◆ Recorded data:
============================================================
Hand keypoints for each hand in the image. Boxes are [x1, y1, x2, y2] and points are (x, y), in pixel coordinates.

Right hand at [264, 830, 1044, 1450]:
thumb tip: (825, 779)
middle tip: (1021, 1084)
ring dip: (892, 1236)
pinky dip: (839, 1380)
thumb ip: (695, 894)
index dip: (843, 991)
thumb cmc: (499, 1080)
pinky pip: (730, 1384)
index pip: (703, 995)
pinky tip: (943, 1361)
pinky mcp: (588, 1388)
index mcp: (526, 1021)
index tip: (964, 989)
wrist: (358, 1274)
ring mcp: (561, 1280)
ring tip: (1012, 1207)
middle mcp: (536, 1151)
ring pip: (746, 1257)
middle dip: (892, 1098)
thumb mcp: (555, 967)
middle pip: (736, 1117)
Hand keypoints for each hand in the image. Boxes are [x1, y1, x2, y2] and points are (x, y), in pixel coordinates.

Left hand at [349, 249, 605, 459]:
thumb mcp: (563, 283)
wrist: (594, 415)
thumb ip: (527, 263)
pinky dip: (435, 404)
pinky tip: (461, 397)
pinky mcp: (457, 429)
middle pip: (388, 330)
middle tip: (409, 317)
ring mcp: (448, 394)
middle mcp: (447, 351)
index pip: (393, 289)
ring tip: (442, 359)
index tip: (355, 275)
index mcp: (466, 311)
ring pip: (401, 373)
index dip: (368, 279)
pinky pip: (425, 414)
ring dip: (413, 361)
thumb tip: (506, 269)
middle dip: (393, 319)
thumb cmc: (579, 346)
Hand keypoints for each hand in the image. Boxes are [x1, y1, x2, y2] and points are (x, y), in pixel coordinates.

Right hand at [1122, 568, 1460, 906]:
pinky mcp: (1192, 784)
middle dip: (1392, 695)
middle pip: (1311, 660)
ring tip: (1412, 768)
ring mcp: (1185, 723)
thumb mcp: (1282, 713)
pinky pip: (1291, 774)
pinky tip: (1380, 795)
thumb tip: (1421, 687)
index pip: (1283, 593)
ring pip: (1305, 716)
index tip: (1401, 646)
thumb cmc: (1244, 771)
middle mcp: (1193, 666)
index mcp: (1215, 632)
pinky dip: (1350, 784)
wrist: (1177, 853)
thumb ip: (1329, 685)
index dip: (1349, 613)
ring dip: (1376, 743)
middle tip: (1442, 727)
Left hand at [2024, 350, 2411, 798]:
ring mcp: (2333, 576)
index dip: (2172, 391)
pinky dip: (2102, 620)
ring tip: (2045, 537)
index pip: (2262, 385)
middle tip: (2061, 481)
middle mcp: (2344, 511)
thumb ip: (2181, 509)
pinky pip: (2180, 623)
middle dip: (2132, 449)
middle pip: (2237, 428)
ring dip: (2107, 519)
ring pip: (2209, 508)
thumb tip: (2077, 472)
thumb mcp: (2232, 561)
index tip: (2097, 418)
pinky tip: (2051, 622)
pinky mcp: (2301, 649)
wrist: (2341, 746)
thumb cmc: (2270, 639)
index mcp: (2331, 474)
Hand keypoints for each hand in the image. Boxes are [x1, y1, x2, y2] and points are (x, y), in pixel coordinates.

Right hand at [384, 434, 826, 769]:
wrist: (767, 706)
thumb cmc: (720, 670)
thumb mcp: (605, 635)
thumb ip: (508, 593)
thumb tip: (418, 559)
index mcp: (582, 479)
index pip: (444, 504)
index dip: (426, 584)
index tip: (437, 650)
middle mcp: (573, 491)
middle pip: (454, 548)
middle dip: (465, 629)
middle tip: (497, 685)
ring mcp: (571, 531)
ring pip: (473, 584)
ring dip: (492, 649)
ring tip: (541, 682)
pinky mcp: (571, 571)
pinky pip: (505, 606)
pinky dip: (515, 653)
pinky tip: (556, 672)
============================================================
◆ Exercise description: The lines from the start of the entries above through the line containing "middle dip: (2132, 449)" are the ones to return, please; copy them exactly and include both ends.

◆ Response:
Hand keypoints for each hand in the image. Boxes are [x1, y1, x2, y2] and points are (x, y), in pixel coordinates.

Right hand at [264, 830, 1044, 1450]:
thumb tip: (825, 779)
middle tip: (1021, 1084)
ring dip: (892, 1236)
pinky dip: (839, 1380)
thumb ip: (695, 894)
index dip: (843, 991)
thumb cmc: (499, 1080)
pinky pip: (730, 1384)
index pip: (703, 995)
pinky tip: (943, 1361)
pinky mcp: (588, 1388)
index mcp: (526, 1021)
index tip: (964, 989)
wrist: (358, 1274)
ring mcp: (561, 1280)
ring tip: (1012, 1207)
middle mcp: (536, 1151)
ring pip: (746, 1257)
middle dip: (892, 1098)
thumb mcp: (555, 967)
middle pip: (736, 1117)
Hand keypoints for each hand in the image. Boxes are [x1, y1, x2, y2] and points are (x, y), in pixel coordinates.

Left hand at [349, 249, 605, 459]:
thumb mcp: (563, 283)
wrist: (594, 415)
thumb ip: (527, 263)
pinky dip: (435, 404)
pinky tip: (461, 397)
pinky mcp: (457, 429)
middle pip: (388, 330)
middle tip: (409, 317)
ring mcp: (448, 394)
middle mcp: (447, 351)
index pip: (393, 289)
ring tip: (442, 359)
index tip: (355, 275)
index mcp: (466, 311)
ring pip: (401, 373)
index dip: (368, 279)
pinky pip: (425, 414)
ring dip: (413, 361)
thumb tip: (506, 269)
middle dip: (393, 319)
thumb cmc: (579, 346)
Hand keypoints for each hand in the image. Boxes are [x1, y1, x2, y2] and points are (x, y), in pixel coordinates.

Right hand at [1122, 568, 1460, 906]:
pinky mcp: (1192, 784)
middle dip: (1392, 695)
middle pip: (1311, 660)
ring tip: (1412, 768)
ring mcp: (1185, 723)
thumb mcp: (1282, 713)
pinky pip: (1291, 774)
pinky tip: (1380, 795)
thumb tip: (1421, 687)
index pip: (1283, 593)
ring pip: (1305, 716)
index tip: (1401, 646)
thumb cmc: (1244, 771)
middle mcp: (1193, 666)
index mcp: (1215, 632)
pinky dip: (1350, 784)
wrist: (1177, 853)
thumb ip: (1329, 685)
index dip: (1349, 613)
ring dip: (1376, 743)
middle tip: (1442, 727)
Left hand at [2024, 350, 2411, 798]:
ring mcp: (2333, 576)
index dip: (2172, 391)
pinky dip: (2102, 620)
ring tip: (2045, 537)
index pip: (2262, 385)
middle tip: (2061, 481)
middle mcp: (2344, 511)
thumb ip: (2181, 509)
pinky pip: (2180, 623)
middle dip: (2132, 449)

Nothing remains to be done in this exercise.